Delusions: Irrational beliefs such as thinking you are someone famous (grandeur) or believing you are being persecuted

53
Q

what are negative symptoms of schizophrenia?

A

reduced motivation to carry out a range of activities
speech Poverty- reduced amount of quality of speech
social isolation
lack of interest

54
Q

what are cognitive deficits?

A

where a persons thought process is altered for example
Disorganized thought or speech: jumping between thoughts due to loose associations between concepts or words
Thought insertion: Believing your thoughts are being placed there by someone else.

55
Q

what are anxiety disorders?

A

characterised by irrational feelings of anxiety and fear, often about things that will happen in the future.
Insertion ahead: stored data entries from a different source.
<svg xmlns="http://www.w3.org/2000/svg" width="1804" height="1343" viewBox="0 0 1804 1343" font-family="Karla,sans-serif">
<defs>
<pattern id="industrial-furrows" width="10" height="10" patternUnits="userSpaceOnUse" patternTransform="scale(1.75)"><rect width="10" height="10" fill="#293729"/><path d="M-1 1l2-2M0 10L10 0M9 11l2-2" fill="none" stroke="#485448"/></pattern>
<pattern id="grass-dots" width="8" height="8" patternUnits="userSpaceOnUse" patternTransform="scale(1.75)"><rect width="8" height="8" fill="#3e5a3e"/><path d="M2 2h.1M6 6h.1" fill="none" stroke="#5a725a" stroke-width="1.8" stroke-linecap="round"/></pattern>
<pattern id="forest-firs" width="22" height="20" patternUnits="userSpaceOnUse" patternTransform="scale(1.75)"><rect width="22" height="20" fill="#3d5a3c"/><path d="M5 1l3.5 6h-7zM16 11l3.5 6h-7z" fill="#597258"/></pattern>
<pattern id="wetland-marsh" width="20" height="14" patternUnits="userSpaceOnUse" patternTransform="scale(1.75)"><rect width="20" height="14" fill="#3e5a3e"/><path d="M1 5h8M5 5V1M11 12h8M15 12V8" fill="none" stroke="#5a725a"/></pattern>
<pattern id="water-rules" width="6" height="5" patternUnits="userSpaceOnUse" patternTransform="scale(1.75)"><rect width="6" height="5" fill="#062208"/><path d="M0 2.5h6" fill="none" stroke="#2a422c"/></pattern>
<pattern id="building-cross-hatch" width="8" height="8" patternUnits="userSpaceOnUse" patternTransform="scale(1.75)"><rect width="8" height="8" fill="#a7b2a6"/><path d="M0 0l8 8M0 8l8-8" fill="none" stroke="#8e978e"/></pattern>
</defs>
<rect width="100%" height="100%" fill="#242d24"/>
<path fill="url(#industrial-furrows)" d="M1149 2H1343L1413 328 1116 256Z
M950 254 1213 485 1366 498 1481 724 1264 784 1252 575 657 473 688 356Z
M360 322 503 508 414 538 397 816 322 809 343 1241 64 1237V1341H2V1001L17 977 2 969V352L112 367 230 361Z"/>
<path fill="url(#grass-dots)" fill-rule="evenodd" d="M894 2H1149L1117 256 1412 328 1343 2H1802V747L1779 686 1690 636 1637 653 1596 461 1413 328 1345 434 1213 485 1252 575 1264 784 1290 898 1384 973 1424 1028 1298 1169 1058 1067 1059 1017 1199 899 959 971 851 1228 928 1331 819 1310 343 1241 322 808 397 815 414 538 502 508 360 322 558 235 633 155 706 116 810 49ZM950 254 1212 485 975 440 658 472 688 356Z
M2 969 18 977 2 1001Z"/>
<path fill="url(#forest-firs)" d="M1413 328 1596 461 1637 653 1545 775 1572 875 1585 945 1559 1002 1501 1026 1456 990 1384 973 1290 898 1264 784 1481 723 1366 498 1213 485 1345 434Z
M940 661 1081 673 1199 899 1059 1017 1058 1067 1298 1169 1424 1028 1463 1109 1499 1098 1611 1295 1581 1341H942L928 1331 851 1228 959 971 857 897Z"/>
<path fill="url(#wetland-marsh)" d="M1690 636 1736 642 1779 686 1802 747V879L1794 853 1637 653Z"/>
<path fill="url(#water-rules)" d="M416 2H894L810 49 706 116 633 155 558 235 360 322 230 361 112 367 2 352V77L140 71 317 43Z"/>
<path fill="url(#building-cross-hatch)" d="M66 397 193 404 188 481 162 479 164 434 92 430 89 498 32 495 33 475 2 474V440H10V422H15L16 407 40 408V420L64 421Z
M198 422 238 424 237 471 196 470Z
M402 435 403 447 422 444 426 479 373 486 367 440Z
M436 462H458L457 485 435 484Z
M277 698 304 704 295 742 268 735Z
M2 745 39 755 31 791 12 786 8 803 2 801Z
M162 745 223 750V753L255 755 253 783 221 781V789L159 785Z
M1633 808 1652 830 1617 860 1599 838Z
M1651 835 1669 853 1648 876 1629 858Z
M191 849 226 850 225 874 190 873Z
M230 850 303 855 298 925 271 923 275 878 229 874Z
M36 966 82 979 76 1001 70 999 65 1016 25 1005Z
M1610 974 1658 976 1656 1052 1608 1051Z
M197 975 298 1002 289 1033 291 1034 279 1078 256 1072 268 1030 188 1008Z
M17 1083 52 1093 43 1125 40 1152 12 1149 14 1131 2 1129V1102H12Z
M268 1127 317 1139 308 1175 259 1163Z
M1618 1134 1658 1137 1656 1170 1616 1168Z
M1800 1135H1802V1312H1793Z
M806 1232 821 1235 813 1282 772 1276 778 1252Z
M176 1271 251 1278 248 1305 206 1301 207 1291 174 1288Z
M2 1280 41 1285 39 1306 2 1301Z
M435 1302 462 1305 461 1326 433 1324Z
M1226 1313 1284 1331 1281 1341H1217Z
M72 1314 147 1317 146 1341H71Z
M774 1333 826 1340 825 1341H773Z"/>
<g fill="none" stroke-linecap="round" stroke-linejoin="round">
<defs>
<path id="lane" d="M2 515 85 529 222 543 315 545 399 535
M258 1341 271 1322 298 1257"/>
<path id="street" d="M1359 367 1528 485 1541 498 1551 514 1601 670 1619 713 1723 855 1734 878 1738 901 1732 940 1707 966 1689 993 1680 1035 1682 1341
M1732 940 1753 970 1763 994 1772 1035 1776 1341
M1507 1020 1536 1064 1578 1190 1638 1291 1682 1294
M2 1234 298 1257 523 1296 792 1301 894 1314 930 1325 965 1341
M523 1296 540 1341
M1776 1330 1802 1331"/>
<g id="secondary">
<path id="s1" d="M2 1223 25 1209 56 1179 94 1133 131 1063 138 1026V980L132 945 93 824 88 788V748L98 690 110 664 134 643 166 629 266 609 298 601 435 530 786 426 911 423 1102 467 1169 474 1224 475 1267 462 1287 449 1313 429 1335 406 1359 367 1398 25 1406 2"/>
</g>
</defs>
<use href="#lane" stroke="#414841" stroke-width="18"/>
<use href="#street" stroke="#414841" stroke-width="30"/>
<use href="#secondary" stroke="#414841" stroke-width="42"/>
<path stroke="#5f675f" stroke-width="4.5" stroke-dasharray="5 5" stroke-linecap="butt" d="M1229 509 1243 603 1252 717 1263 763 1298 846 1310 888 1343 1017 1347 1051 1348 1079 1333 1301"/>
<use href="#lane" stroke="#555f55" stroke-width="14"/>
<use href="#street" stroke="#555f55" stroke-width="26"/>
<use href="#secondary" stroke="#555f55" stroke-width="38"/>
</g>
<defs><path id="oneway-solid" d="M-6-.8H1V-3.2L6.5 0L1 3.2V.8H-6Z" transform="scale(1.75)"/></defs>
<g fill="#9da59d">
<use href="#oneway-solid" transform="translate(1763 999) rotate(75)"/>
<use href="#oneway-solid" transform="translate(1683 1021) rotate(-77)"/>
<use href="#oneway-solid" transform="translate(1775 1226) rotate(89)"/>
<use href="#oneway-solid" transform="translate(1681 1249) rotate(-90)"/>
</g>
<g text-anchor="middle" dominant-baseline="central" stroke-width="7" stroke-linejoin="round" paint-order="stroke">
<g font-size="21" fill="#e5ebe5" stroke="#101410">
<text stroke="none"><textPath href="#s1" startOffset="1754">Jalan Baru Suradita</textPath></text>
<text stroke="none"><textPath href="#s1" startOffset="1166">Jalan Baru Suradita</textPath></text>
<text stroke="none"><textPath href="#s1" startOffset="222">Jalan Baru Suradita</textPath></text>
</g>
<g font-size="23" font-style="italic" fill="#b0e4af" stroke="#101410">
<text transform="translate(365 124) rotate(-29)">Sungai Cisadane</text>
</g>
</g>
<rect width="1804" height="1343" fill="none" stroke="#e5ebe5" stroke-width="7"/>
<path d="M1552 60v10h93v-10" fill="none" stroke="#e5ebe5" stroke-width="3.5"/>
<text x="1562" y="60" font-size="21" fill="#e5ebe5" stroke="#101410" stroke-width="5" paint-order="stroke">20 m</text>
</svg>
Those who have anxiety disorders often have physiological reactions

56
Q

what are some examples of anxiety disorders?

A

General anxiety disorder, Obsessive compulsive disorder (OCD) and Phobias.

57
Q

what are phobias?

A

characterised by strong persistent and irrational fear of an object, situation or activity.
The fear is out of proportion to the risk that the object or situation presents. and the individual may take extreme measures to avoid contact with the phobic object or situation and extreme reactions at the mere thought of an object.
The behaviour could be considered clinical phobia when it interferes with normal life.

58
Q

what are symptoms of phobias?

A

persistent fear or avoidance of a specific object or situation
Two symptoms present together from a list of 14 symptoms including, pounding heart, sweating, trembling, dry mouth, nausea, fear of dying etc.
significant emotional distress due to the avoidance or the anxiety symptoms which are excessive or unreasonable and are restricted to the feared situations.